### SUPPLIED PASSAGE
Were it just an economic proposition, the expectations for the Ice District would not be so high. Were it just about creating jobs or boosting investment, then the September 10th open house at Rogers Place may not even be happening. Certainly other cities’ arena proposals have touted billion-dollar spillovers to rally taxpayer support—and most, for the record, have been wrong—but in a city as prosperous as Edmonton, merely boasting economic virtues, let alone hockey pride, to unzip the public purse would never pass muster. From the beginning, this project was about status. The confidence of our city. The face of Edmonton. The glory of downtown.
As Edmonton Journal columnist John MacKinnon put it in 2007, a year before billionaire businessman Daryl Katz bought the Oilers, “In a city with a small market mindset and a lingering inferiority complex even as it grows by leaps and bounds, might a single, heavyweight owner of the local hockey club help change how others see Edmonton? How Edmontonians see themselves?”

### EXTRACTED RECORDS

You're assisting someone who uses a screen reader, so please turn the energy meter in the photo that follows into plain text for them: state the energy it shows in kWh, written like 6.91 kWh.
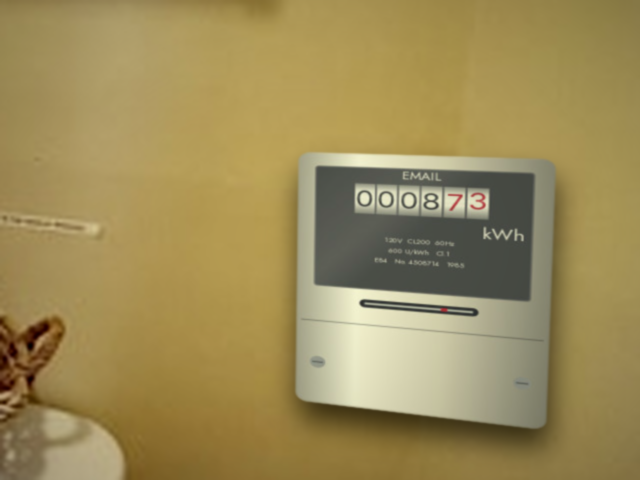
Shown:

...

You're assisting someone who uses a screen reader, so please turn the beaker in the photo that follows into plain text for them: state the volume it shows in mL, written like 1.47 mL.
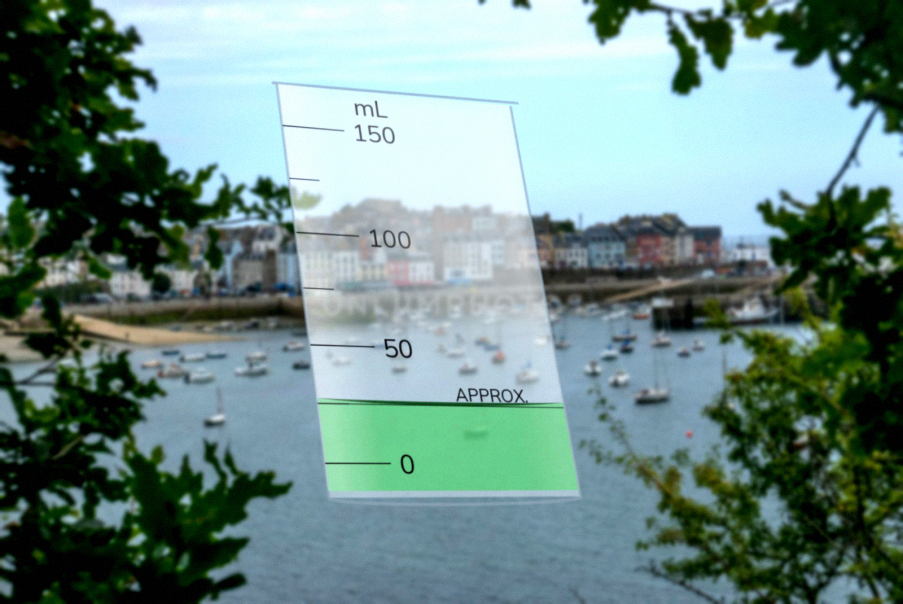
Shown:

### REQUEST A
In the Ice District passage, rewrite the part from "Were it just an" up to and including "glory of downtown.", replacing "status" with "prestige".
### REQUEST B
Translate this sentence from the Ice District passage into French: "From the beginning, this project was about status."
### REQUEST C
Extend the Ice District passage beyond its final sentence.
The entries have no connection to the passage about the Ice District.

### ANSWER BOX A
Were it just an economic proposition, the expectations for the Ice District would not be so high. Were it just about creating jobs or boosting investment, then the September 10th open house at Rogers Place may not even be happening. Certainly other cities’ arena proposals have touted billion-dollar spillovers to rally taxpayer support—and most, for the record, have been wrong—but in a city as prosperous as Edmonton, merely boasting economic virtues, let alone hockey pride, to unzip the public purse would never pass muster. From the beginning, this project was about prestige. The confidence of our city. The face of Edmonton. The glory of downtown.

### ANSWER BOX B
Dès le début, ce projet était une question de statut.

### ANSWER BOX C
How it will change our outward appearance is yet to be seen; it’ll be at least another four years before the $2.5 billion dream is realized with its promised plaza, community rink, premium retail, glitzy hotels and residences. But how it will change our inward appearance is well underway, and nobody knows this more than the people living, working and studying in the core.
To them, the stadium’s silver body and surrounding towers are like a Rorschach test, reflecting their hopes, dreams, fears and anxieties about turning 25 acres of derelict or drab land into a major attraction. Where one sees an opportunity for social cohesion, another sees class division. To one, the promise of big crowds is a much-needed defibrillation for the heart of the city. To another, an unwelcome nuisance.
So, how will the Ice District change our core?
The truth is nobody knows. If you ask 10 people, you’ll get 10 answers—which is exactly what we did. The Yards listened to ordinary Edmontonians from all walks of life, from arena supporters to detractors, from the corporate executive to the street-involved, in order to get a shake of their crystal balls.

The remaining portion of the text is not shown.